I am very interested in the idea of whether there would always be a virulent poison meme ’sploit (even if building it would require infeasible time), but I suspect that requires a different line of argument.
I’m not aware of anything resembling a clear enough formalism of what people mean by mind or meme to answer either your original question or this one. I suspect we don’t have anywhere near the understanding of minds in general to hope to answer the question, but my intuition is that it is the sort of question that we should be trying to answer.
I don’t really see what this has to do with TDT in particular. SFAICT, this is just about self-modification, which is really independent of that.
I suspect that the belief in belief is more attractive to mammalian brains than to AI. We have a lizard brain wrapped in an emotional brain wrapped in a somewhat general purpose computer (neocortex). Intellectual humans are emotional beings trying hard to learn effective ways to program the neocortex. We have to do a lot of wacky stuff to make progress, and things we try that make progress in one direction, like a belief in belief, will generally cost us on progress in other directions, like maintaining an openness appropriate to the fact that our maps are astoundingly less complex than the territory being mapped.
But the AI is the rationalists baby, and we obsess over preserving as much of the baby while tossing as much of the bathwater as possible. Sure, we don’t want the baby to make the same mistakes we made, but we want it to be able to exceed us in many ways, so we necessarily leave open doors behind which we know not what lies. I imagine this is what the gods were thinking about when they decided to imbue their AI’s with free will.
More than a belief in belief trap for our own constructions, I would worry about some new flaw appearing. If the groups around here have any say, there will probably be a bias toward Bayesian reasoning in an AI which will likely be poorly suited for believing in belief. But the map is not the territory, and Bayesian probability is a mapping technique. Who can even imagine what part of the territory the Bayesian mappers will miss entirely or mismap systematically?
Finally, a Christian AI would hardly be a disaster. There’s been quite considerable intellectual progress made by self-described Christians. Sure, if the AI gets into an “I’ve got to devote all my cycles to converting people” loop, that sort of sucks, but even in bio intelligences that tends to just be a phase, especially in the better minds. The truth about maps and territories seems to be that no matter how badly you map Russia, it is your map of America that determines your ability to exploit that continent. That is, people who have a very different map of the supernatural than us have shown no consistent deficit in developing their understanding of the natural world.
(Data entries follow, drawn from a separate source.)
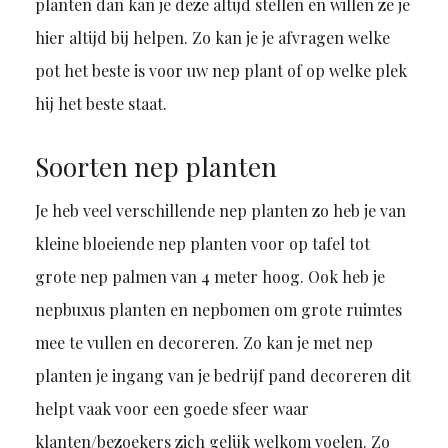
planten dan kan je deze altijd stellen en willen ze je
hier altijd bij helpen. Zo kan je je afvragen welke
pot het beste is voor uw nep plant of op welke plek
hij het beste staat.
Soorten nep planten
Je heb veel verschillende nep planten zo heb je van
kleine bloeiende nep planten voor op tafel tot
grote nep palmen van 4 meter hoog. Ook heb je
nepbuxus planten en nepbomen om grote ruimtes
mee te vullen en decoreren. Zo kan je met nep
planten je ingang van je bedrijf pand decoreren dit
helpt vaak voor een goede sfeer waar
klanten/bezoekers zich gelijk welkom voelen. Zo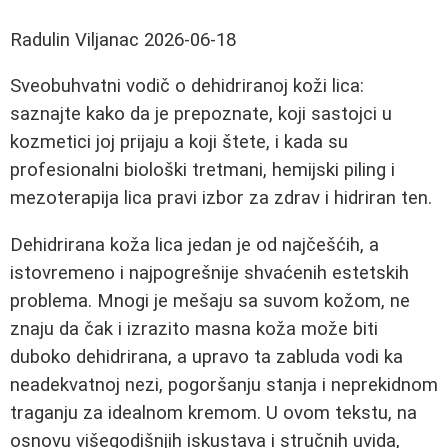
Radulin Viljanac
2026-06-18
Sveobuhvatni vodič o dehidriranoj koži lica:
saznajte kako da je prepoznate, koji sastojci u
kozmetici joj prijaju a koji štete, i kada su
profesionalni biološki tretmani, hemijski piling i
mezoterapija lica pravi izbor za zdrav i hidriran ten.
Dehidrirana koža lica jedan je od najčešćih, a
istovremeno i najpogrešnije shvaćenih estetskih
problema. Mnogi je mešaju sa suvom kožom, ne
znaju da čak i izrazito masna koža može biti
duboko dehidrirana, a upravo ta zabluda vodi ka
neadekvatnoj nezi, pogoršanju stanja i neprekidnom
traganju za idealnom kremom. U ovom tekstu, na
osnovu višegodišnjih iskustava i stručnih uvida,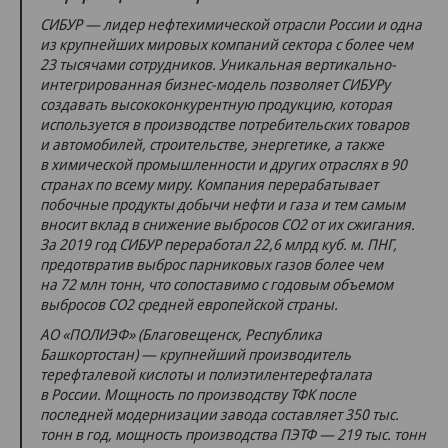
СИБУР — лидер нефтехимической отрасли России и одна
из крупнейших мировых компаний сектора с более чем
23 тысячами сотрудников. Уникальная вертикально-
интегрированная бизнес-модель позволяет СИБУРу
создавать высококонкурентную продукцию, которая
используется в производстве потребительских товаров
и автомобилей, строительстве, энергетике, а также
в химической промышленности и других отраслях в 90
странах по всему миру. Компания перерабатывает
побочные продукты добычи нефти и газа и тем самым
вносит вклад в снижение выбросов СО2 от их сжигания.
За 2019 год СИБУР переработал 22,6 млрд куб. м. ПНГ,
предотвратив выброс парниковых газов более чем
на 72 млн тонн, что сопоставимо с годовым объемом
выбросов СО2 средней европейской страны.
АО «ПОЛИЭФ» (Благовещенск, Республика
Башкортостан) — крупнейший производитель
терефталевой кислоты и полиэтилентерефталата
в России. Мощность по производству ТФК после
последней модернизации завода составляет 350 тыс.
тонн в год, мощность производства ПЭТФ — 219 тыс. тонн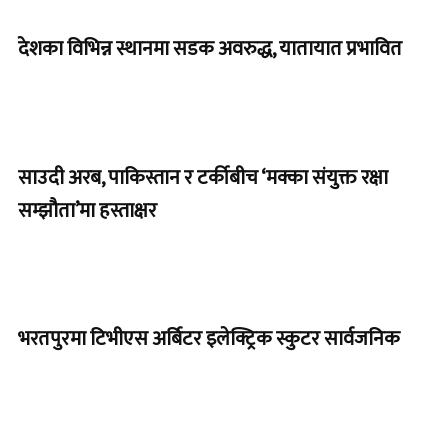
देशका विभिन्न स्थानमा सडक अवरुद्ध, यातायात प्रभावित
साउदी अरब, पाकिस्तान र टर्कीबीच ‘मक्का संयुक्त रक्षा
सम्झौता’मा हस्ताक्षर
भरतपुरमा टिभीएस अर्बिटर इलेक्ट्रिक स्कुटर सार्वजनिक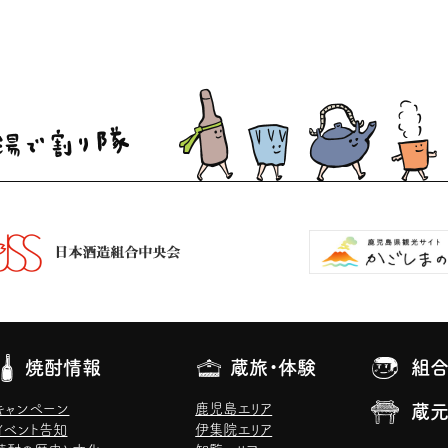
焼酎情報
蔵旅・体験
組合
キャンペーン
鹿児島エリア
蔵
イベント告知
伊集院エリア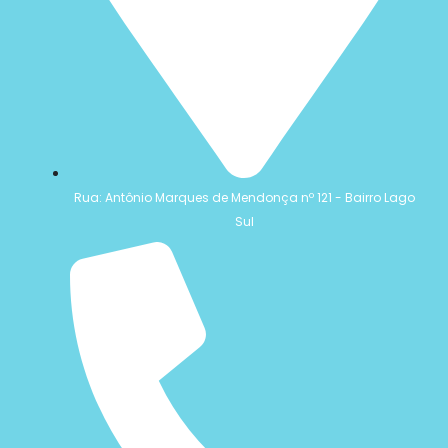
Rua: Antônio Marques de Mendonça nº 121 - Bairro Lago
Sul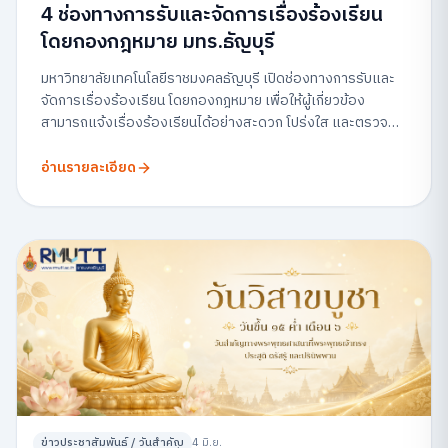
4 ช่องทางการรับและจัดการเรื่องร้องเรียน
โดยกองกฎหมาย มทร.ธัญบุรี
มหาวิทยาลัยเทคโนโลยีราชมงคลธัญบุรี เปิดช่องทางการรับและ
จัดการเรื่องร้องเรียน โดยกองกฎหมาย เพื่อให้ผู้เกี่ยวข้อง
สามารถแจ้งเรื่องร้องเรียนได้อย่างสะดวก โปร่งใส และตรวจ
สอบได้
อ่านรายละเอียด
ข่าวประชาสัมพันธ์ / วันสำคัญ
4 มิ.ย.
Listen to a physicist tell you why he believes that a Grand Unified Theory is so likely, or contemplate the very common belief that the best theories are beautiful. We rationalists believe in belief and have our own religions. We have to to get anywhere because that is how our brains are built.
Maybe our version of AIs will be quite defective, but better than our minds, and it will be a few generations after the singularity that truly effective intelligences are built. Maybe there is no endpoint until there is a single intelligence using all the resources of the universe in its operation, until the mapper is as complex as the universe, or at least as complex as it can be in this universe.
But that sounds like at least some aspects of the Christian god, doesn’t it.
Most non-hedonistic goals can be thought of as being like religions.
So: the problem in this area is not-so-much getting religion, but losing it—as often happens in practice when intelligent agents get on the internet and encounter sources of unbiased factual information.
If we want the machines we build to keep their human-loving “religion”—and continue to celebrate their creators—then they had better not be too much like us in this respect.